◆ Activity list
- a) In the text on high-availability terms, rewrite the paragraph beginning "Active-passive:" as a short bulleted list that keeps its main facts.
- b) Write the next part of the text on high-availability terms, picking up after its final entry.

--- Document text Enclosed Below ---

Active-passive: An active-passive solution involves setting up and pairing a standby site at a geographically different location with an active (production) site. The standby site may have equal or fewer services and resources compared to the production site. Application data, metadata, configuration data, and security data are replicated periodically to the standby site. The standby site is normally in a passive mode; it is started when the production site is not available. This model is usually adopted when the two sites are connected over a WAN, and network latency does not allow clustering across the two sites.
Domain pair: A domain pair consists of an active and a passive domain. In an active-active application infrastructure tier with WebLogic domain pairs, the infrastructure tier spans two sites and each site contains a primary active domain and a secondary passive domain. The primary domains at each site are independent domains and do not have to be configured with a symmetric topology, however the domain pair must be symmetrical. For example, if Domain A is the primary (active) domain on Site 1 and Domain B is the primary (active) domain on Site 2, then there must be a Domain B as the secondary (passive) domain on Site 1, and there must be a Domain A as the secondary (passive) domain on Site 2. That is, the pair of domains at each site must be symmetrical, even though the domains themselves can be unique.
WebLogic Server cluster: A Weblogic Server cluster is a collection of WebLogic Server server instances running simultaneously and working together to provide increased scalability and reliability. In a cluster, most resources and services are deployed identically to each Managed Server, enabling failover and load balancing.
Coherence cluster: A Coherence cluster is a collection of Java Virtual Machines (JVM) processes, called Coherence servers, that run Coherence. A Coherence cluster consists of multiple Coherence server instances that distribute data in-memory to increase application scalability, availability, and performance. Application data is automatically and transparently distributed and backed up across cluster members.
Stretch cluster: A stretch cluster is a cluster in which nodes can span data centers within a proximate geographical range, usually with guaranteed, relatively low latency networking between the sites. Stretch clusters are also referred to as extended clusters.
High availability: High availability is the ability of a system or device to be available when it is needed. A high availability architecture ensures that users can access a system without loss of service. Deploying a high availability system minimizes the time when the system is down, or unavailable, and maximizes the time when it is running, or available.

--- End of Enclosed Document text ---
--- Source information Enclosed Below ---

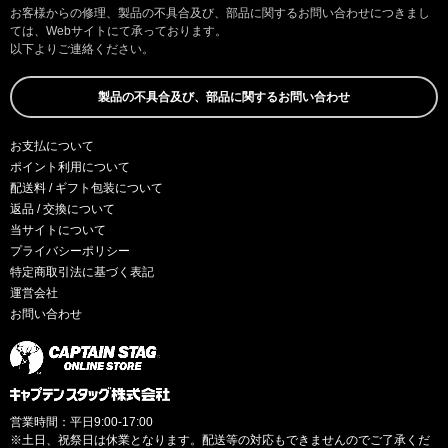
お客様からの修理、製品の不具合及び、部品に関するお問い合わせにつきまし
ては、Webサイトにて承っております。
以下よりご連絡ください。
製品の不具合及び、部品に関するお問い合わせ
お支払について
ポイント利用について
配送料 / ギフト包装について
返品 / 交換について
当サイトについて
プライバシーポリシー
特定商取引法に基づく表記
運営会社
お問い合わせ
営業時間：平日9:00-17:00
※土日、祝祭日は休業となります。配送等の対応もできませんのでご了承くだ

--- End of Enclosed Source information ---
--- Source information Enclosed Below ---

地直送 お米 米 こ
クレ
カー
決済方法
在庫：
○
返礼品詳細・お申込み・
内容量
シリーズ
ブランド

--- End of Enclosed Source information ---

◆ Exercise results
- a)
- Pairs a standby site at a geographically different location with an active (production) site.
- The standby site may have equal or fewer services and resources than the production site.
- Application data, metadata, configuration data, and security data are replicated periodically to the standby site.
- The standby site is normally passive and is started when the production site is not available.
- Usually adopted when the two sites are connected over a WAN and network latency does not allow clustering across them.

- b)
Disaster recovery: Disaster recovery is the ability to safeguard against natural or unplanned outages at a production site by having a recovery strategy for applications and data at a geographically separate standby site.
Switchover: Switchover is the process of reversing the roles of the production site and the standby site. Switchovers are planned operations done for periodic validation or to perform planned maintenance on the current production site. During a switchover, the current standby site becomes the new production site, and the current production site becomes the new standby site.
Failover: Failover is the process of making the current standby site the new production site after the production site becomes unexpectedly unavailable (for example, due to a disaster at the production site).
Latency: Latency is the time that it takes for packets to travel from one cluster to another, and can be a factor in many things, including the length of the path between the sites and any layers in between. Typically latency is determined by using utilities such as
pingto send test packets from one site to another. The latency or round-trip time (RTT) has a direct effect on the response time that any one user experiences when accessing the system. The effects of high latency can be seen even with only one user on the system.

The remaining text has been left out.